## Exercise details:
Can you give the material again with "2025" swapped for "2026" and everything else left unchanged?

## Material for this exercise:
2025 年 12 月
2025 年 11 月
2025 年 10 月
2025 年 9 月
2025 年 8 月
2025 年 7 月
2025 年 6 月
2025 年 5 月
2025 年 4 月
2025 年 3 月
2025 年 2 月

## Answer to this task:
2026 年 12 月
2026 年 11 月
2026 年 10 月
2026 年 9 月
2026 年 8 月
2026 年 7 月
2026 年 6 月
2026 年 5 月
2026 年 4 月
2026 年 3 月
2026 年 2 月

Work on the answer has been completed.